ABD, böylece Hizbullah'ın kontrol ettiği Lübnan hükümetine ve yasalarına göre yasadışı olan Silahlı Kuvvetlere doğrudan yardım sağlamakla kalmıyor, aynı zamanda İran'a yönelik politikasını da kendi elleri ile engelliyor.
Yaptırımlar uygulanana kadar, İran'ın Hizbullah'a verdiği yıllık destek 700 milyon dolar olarak gerçekleşti. Bu yardımın ABD yaptırımlarının bir sonucu olarak azaldığı bildirildi. Bu yüzden, devam ederse, ABD Hizbullah'ın kontrol ettiği Lübnan hükümetine ve silahlı kuvvetlere verilen destek, Hizbullah'ın ABD'nin yaptırımları sonucu kaybettiği gelirlerin bir kısmını karşılayacak duruma gelecek.
Lübnan'a verilen sürekli destek, Amerika'nın itibarına da zarar veriyor. Oldukça basit, Hizbullah'ın Lübnan'ın kontrolünü görmezden gelen bir politika, bölgede ayakta duran ABD'yi azaltacak, düşmanlarını ve düşmanlarını caydırma kabiliyetine zarar verecek.
Rusya'nın Lübnan'daki boşluğu dolduracağı endişesi ise başlı başına bir gerçek. Bugün, Rusya'nın Suriye'deki varlığı yalnızca İran'ın kontrol ettiği Esad rejiminin hayatta kalmasını sağlamakla kalmıyor, aynı zamanda Hizbullah'a ve İran'a Suriye üzerinde etkili bir kontrol uygulanmasını sağlıyor. Buna karşılık, Suriye, Lübnan'daki İran, İsrail ve Hizbullah arasındaki bölgesel savaş olasılığını büyük ölçüde arttırıyor.

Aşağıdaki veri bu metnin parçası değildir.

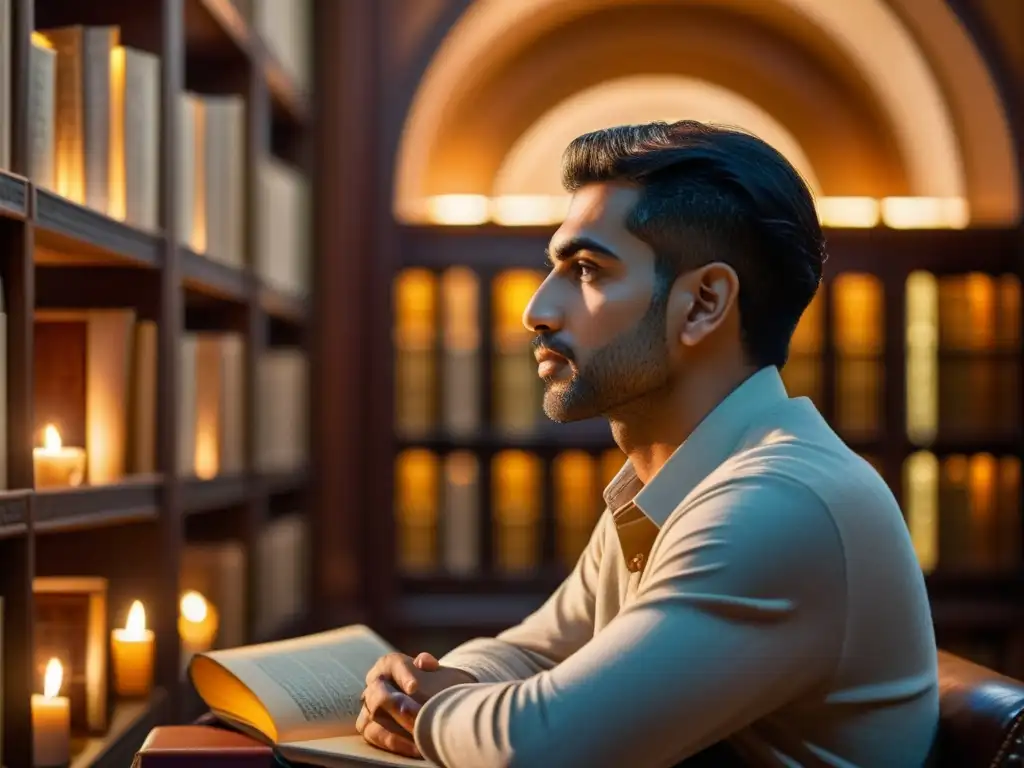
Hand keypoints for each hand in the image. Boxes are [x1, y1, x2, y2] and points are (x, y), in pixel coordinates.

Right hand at [356, 652, 476, 757]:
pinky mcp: (371, 728)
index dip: (402, 675)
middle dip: (397, 705)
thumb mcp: (440, 672)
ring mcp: (370, 707)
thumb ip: (429, 665)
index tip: (415, 687)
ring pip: (371, 716)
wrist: (440, 705)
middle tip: (415, 714)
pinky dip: (393, 743)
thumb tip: (422, 661)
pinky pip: (374, 735)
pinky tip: (415, 748)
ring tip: (417, 736)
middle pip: (378, 692)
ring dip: (394, 727)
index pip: (392, 665)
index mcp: (390, 664)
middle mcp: (376, 684)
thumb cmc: (438, 685)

ABD VATANDAŞLARI HİZBULLAH'A VERGİ VERECEK
Bu tarihten sonra Lübnan'daki Rusların güçlenmesi konusundaki endişenin, ABD'nin Hizbullah'ın kontrolündeki LAF'ı silahlandırma ve eğitme ve Hizbullah'ın kontrolündeki Lübnan hükümetini finanse etme ve eğitme politikasını sürdürme konusundaki açık dezavantajlarından nasıl ağır basabileceğini görmek zor. ABD desteğini sona erdirirse, başkalarının boşluğu doldurabileceği doğru olsa da, en azından Amerikan vergi mükellefleri düşmanlarının maaşlarını ödemeyeceklerdir.